**Given problem:**
Reproduce word for word every line of the data below, from the line containing "scientific name: Phleum pratense" through the final line of the data.

**Exercise data:**
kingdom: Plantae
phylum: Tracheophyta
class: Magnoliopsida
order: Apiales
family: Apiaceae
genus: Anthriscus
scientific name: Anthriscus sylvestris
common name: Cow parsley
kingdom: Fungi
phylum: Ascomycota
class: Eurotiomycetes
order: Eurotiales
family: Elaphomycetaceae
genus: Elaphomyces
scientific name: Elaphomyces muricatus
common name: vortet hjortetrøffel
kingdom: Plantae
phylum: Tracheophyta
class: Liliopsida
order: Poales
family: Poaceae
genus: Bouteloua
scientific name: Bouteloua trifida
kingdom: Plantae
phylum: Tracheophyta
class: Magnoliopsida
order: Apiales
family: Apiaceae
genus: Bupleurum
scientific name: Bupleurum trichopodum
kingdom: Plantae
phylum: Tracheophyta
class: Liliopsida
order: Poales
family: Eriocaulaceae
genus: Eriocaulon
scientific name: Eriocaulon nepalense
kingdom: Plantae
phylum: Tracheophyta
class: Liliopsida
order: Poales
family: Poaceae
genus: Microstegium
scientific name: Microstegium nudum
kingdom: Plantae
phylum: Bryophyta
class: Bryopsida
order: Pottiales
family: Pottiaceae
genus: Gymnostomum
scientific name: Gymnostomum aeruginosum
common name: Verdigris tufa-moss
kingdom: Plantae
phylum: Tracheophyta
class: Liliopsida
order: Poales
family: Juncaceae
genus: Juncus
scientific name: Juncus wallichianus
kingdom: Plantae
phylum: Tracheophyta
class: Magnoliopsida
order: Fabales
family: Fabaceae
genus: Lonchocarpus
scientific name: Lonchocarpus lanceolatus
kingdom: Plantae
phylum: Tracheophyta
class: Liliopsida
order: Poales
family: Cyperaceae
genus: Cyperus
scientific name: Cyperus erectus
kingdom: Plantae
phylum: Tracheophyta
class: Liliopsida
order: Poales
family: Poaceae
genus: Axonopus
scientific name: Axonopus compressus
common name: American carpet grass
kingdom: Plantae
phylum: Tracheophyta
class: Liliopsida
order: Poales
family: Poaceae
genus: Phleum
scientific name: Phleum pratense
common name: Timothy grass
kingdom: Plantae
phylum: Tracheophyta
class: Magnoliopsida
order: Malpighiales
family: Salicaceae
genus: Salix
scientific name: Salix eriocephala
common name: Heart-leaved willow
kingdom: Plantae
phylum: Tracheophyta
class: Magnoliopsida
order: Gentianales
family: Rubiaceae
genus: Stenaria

**Answer to this task:**
scientific name: Phleum pratense
common name: Timothy grass
kingdom: Plantae
phylum: Tracheophyta
class: Magnoliopsida
order: Malpighiales
family: Salicaceae
genus: Salix
scientific name: Salix eriocephala
common name: Heart-leaved willow
kingdom: Plantae
phylum: Tracheophyta
class: Magnoliopsida
order: Gentianales
family: Rubiaceae
genus: Stenaria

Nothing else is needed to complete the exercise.